June believes that thinking and feeling Chinese is inextricably tied up with Suyuan’s embarrassing behaviors, which are either remnants from her upbringing in China or her own personal quirks. Thus, as readers learn here, June sees Suyuan’s assertion of June’s Chinese identity as a sort of threat. Later, after meeting her sisters, however, June realizes that being Chinese means being part of a family. Connecting with her Chinese self makes June feel more complete.

Right after my mother died, I asked myself a lot of things, things that couldn’t be answered, to force myself to grieve more.

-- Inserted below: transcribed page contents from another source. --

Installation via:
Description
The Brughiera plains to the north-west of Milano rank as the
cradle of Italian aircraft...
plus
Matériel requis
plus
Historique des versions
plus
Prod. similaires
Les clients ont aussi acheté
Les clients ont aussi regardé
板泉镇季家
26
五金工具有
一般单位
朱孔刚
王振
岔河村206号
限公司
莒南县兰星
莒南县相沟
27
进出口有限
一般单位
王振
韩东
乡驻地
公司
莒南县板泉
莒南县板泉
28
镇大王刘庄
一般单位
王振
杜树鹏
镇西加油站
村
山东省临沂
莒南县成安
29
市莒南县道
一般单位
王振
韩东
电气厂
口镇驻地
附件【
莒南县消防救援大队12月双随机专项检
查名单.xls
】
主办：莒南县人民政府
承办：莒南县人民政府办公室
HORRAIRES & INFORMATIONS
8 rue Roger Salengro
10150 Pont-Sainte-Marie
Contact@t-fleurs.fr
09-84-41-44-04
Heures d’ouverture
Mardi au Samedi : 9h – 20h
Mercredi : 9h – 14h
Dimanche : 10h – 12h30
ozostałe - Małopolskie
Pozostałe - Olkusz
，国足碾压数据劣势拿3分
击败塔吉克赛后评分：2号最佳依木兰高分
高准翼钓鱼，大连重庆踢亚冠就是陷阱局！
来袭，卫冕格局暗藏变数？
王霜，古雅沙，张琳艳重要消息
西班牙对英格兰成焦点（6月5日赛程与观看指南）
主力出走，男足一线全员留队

It seemed as if I wanted to sustain my grief, to assure myself that I had cared deeply enough. But now I ask the questions mostly because I want to know the answers. . . . What had she dreamt all these years about her other daughters? All the times when she got mad at me, was she really thinking about them? Did she wish I were they? Did she regret that I wasn’t?

June looks back on the time after her mother’s death. She had thought she was not sufficiently saddened by her mother’s death, even tried to prolong her sorrow, but now she realizes that as she left many questions unasked during her mother’s life, she will not get answers for them now. In pondering Suyuan’s thoughts about her other daughters, June is actually wondering how she stood in her mother’s estimation. June still feels insecure about her mother’s feelings for her but knows she loved her mother more than she had realized.